4. Pemasangan umbul umbul di berbagai gang atau jalan.
5. Pengecatan pintu gerbang jalan.
6. Mengadakan malam tirakatan dan doa bersama untuk para pahlawan.
7. Mengadakan upacara peringatan hari kemerdekaan.
8. Memberi bantuan kepada masyarakat yang masih kurang beruntung.

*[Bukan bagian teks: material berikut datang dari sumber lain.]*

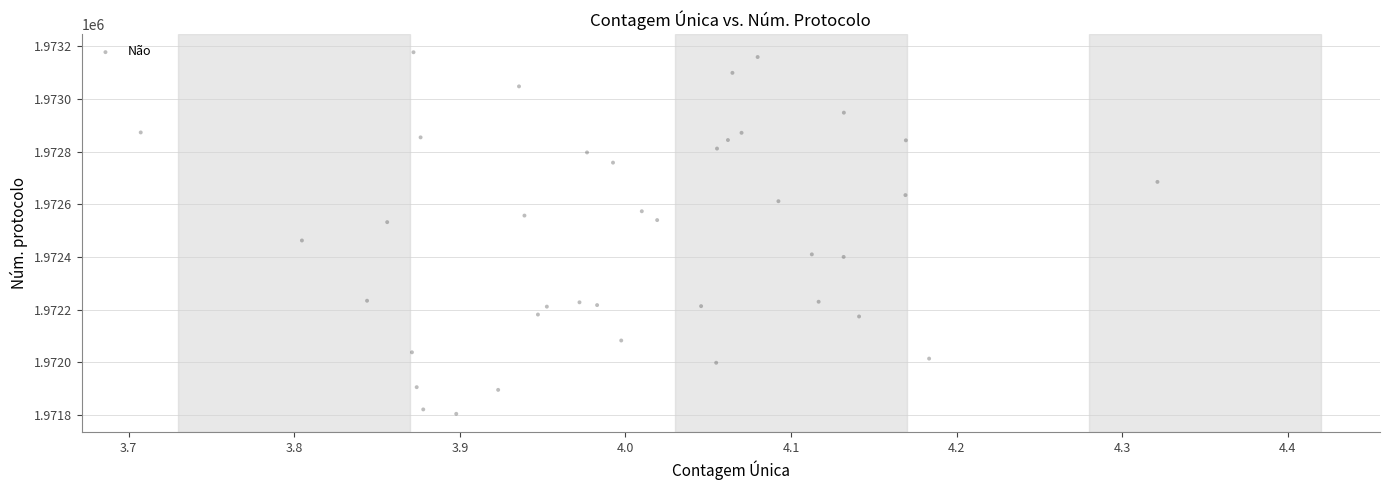

What is the range of X values (max minus min)?

0.6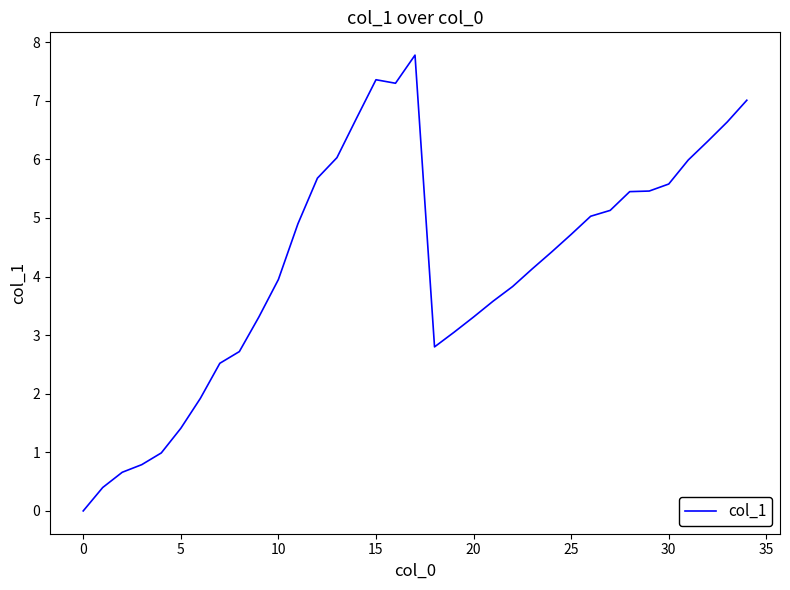

What is the difference between the maximum and minimum values?

7.8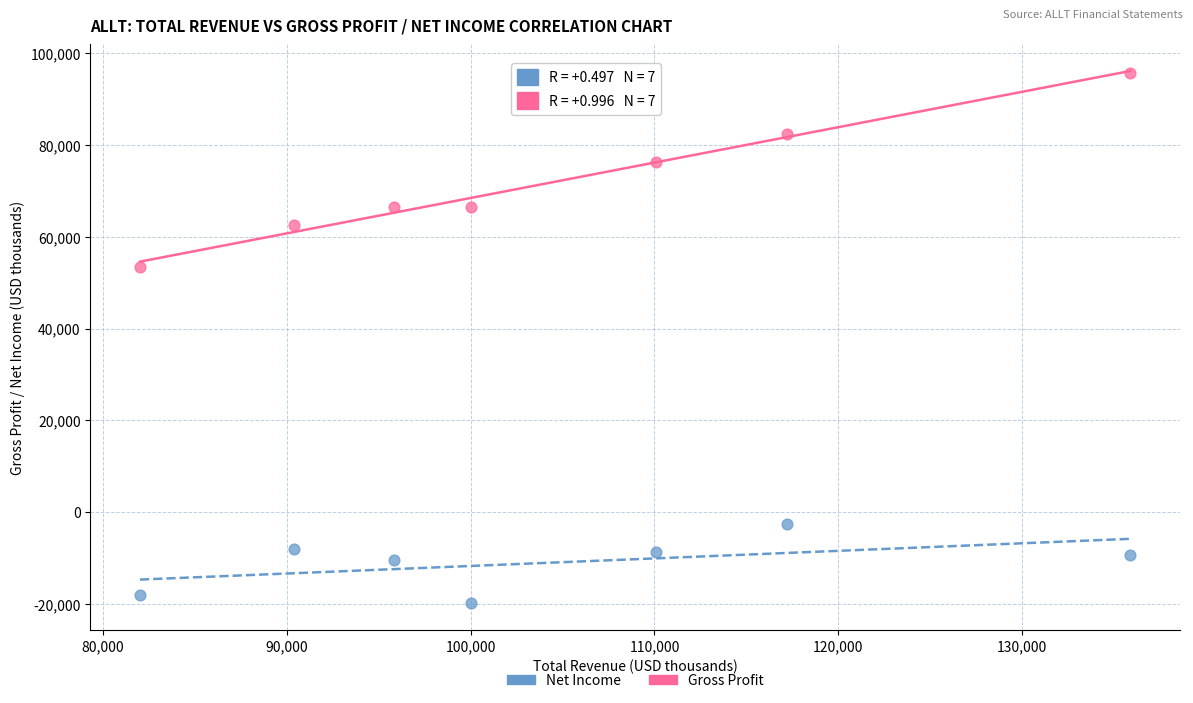

Which series contains the lowest Y value?

Net Income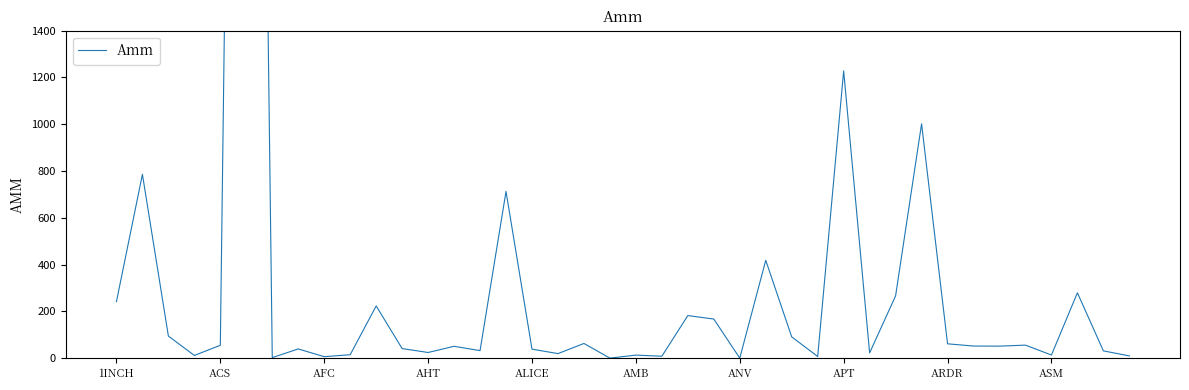

What is the difference between the values at 32 and APT?

21837295.9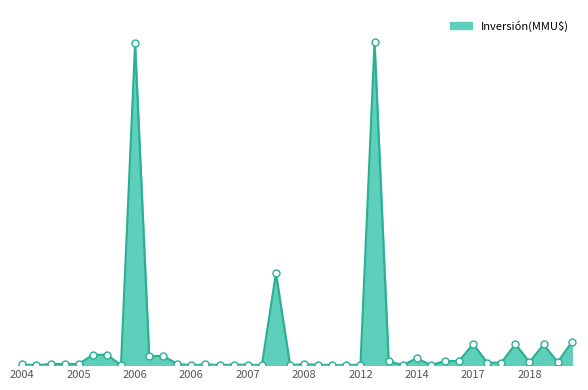

Does the chart display data point markers on the line(s)?

No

Semanagat kerja sama, gotong royong, semangat kerja keras dan semangat persatuan dalam memperingati kemerdekaan adalah yang sangat penting. Dengan tidak membedakan agama, tidak membedakan ras dan suku, tidak membedakan kepercayaan, tidak membedakan bahasa, tidak membedakan kepangkatan, kita peringati Hari Kemerdekaan Negara Republik  Indonesia. Memang cita cita yang digariskan oleh para pendiri negara ini belum semuanya terwujud. Tetapi apabila dibandingkan dengan kehidupan bangsa Indonesia di alam penjajahan, kehidupan bangsa Indonesia pada saat ini jauh lebih baik. Semoga dengan memperingati kemerdekaan, semangat persatuan dan kesatuan bangsa akan lebih terpelihara. Dengan demikian hidup terus negara tercinta Indonesia sampai akhir jaman.

Ada sebuah kata bijak yang perlu kita renungkan yaitu : BANGSA YANG BESAR ADALAH BANGSA YANG BISA MENGHARGAI JASA PARA PAHLAWANNYA. Demikian, semoga posting ini bermanfaat.